## ACTION ITEM
Copy every line in the records below that contains the word "Dominicana". Case counts.

## RECORDED INFORMATION

+===+

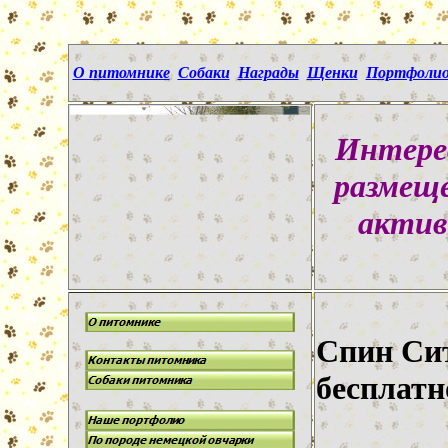
О питомнике
Собаки
Награды
Щенки
Портфоли
Интере
размещ
актив
Спин Сит
бесплатн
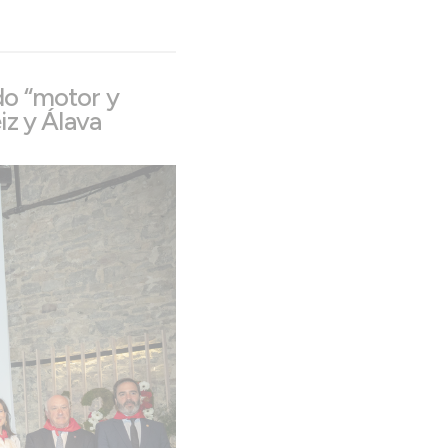
do “motor y
iz y Álava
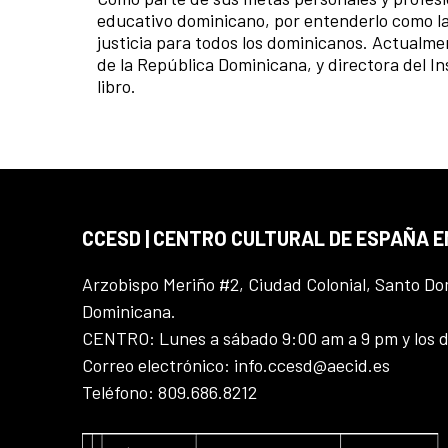
educativo dominicano, por entenderlo como la 
justicia para todos los dominicanos. Actualme
de la República Dominicana, y directora del Ins
libro.
CCESD | CENTRO CULTURAL DE ESPAÑA 
Arzobispo Meriño #2, Ciudad Colonial, Santo D
Dominicana.
CENTRO: Lunes a sábado 9:00 am a 9 pm y los 
Correo electrónico: info.ccesd@aecid.es
Teléfono: 809.686.8212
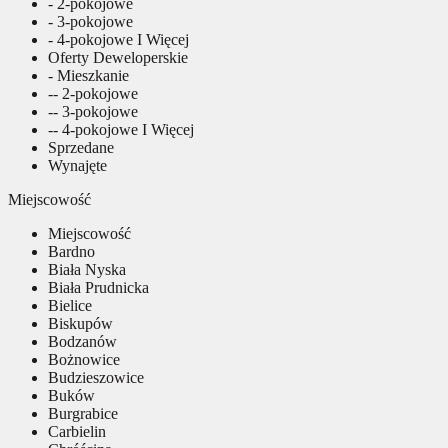
- 2-pokojowe
- 3-pokojowe
- 4-pokojowe I Więcej
Oferty Deweloperskie
- Mieszkanie
-- 2-pokojowe
-- 3-pokojowe
-- 4-pokojowe I Więcej
Sprzedane
Wynajęte
Miejscowość
Miejscowość
Bardno
Biała Nyska
Biała Prudnicka
Bielice
Biskupów
Bodzanów
Bożnowice
Budzieszowice
Buków
Burgrabice
Carbielin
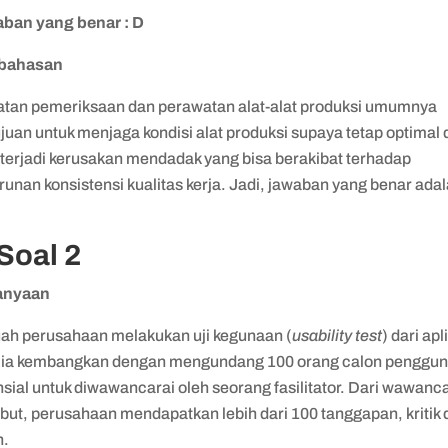
ban yang benar : D
bahasan
atan pemeriksaan dan perawatan alat-alat produksi umumnya
juan untuk menjaga kondisi alat produksi supaya tetap optimal
 terjadi kerusakan mendadak yang bisa berakibat terhadap
unan konsistensi kualitas kerja. Jadi, jawaban yang benar ada
 Soal 2
anyaan
ah perusahaan melakukan uji kegunaan (
usability test
) dari apl
 ia kembangkan dengan mengundang 100 orang calon penggu
sial untuk diwawancarai oleh seorang fasilitator. Dari wawanc
but, perusahaan mendapatkan lebih dari 100 tanggapan, kritik
n.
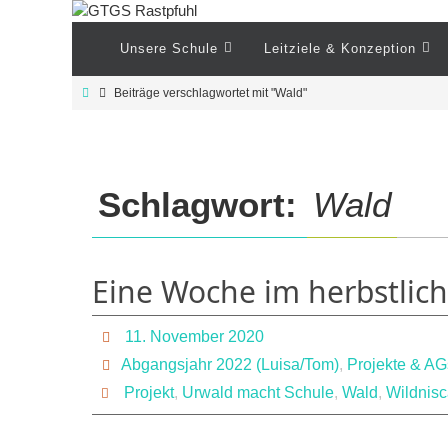
Zum
Inhalt
Zum
Unsere Schule
Leitziele & Konzeption
Inhalt
springen
springen
Start
Beiträge verschlagwortet mit "Wald"
Schlagwort:
Wald
Eine Woche im herbstlic
11. November 2020
Abgangsjahr 2022 (Luisa/Tom)
,
Projekte & AG
Projekt
,
Urwald macht Schule
,
Wald
,
Wildnis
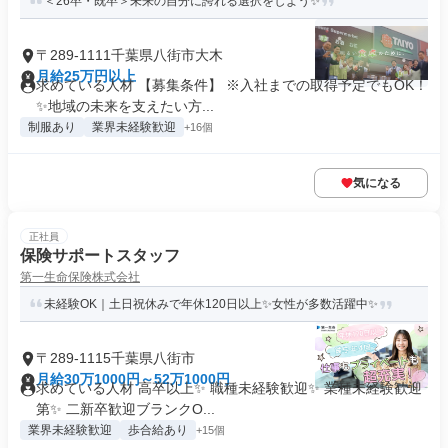
＜26卒・既卒＞未来の自分に誇れる選択をしよう✨
〒289-1111千葉県八街市大木
月給25万円以上
求めている人材 【募集条件】 ※入社までの取得予定でもOK！
✨地域の未来を支えたい方...
制服あり
業界未経験歓迎
+16個
気になる
正社員
保険サポートスタッフ
第一生命保険株式会社
未経験OK｜土日祝休みで年休120日以上✨女性が多数活躍中✨
〒289-1115千葉県八街市
月給30万1000円～52万1000円
求めている人材 高卒以上✨ 職種未経験歓迎✨ 業種未経験歓迎
第✨ 二新卒歓迎ブランクO...
業界未経験歓迎
歩合給あり
+15個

+===+

## ANSWER TO THIS PROBLEM
de la República Dominicana, y directora del Ins
Dominicana.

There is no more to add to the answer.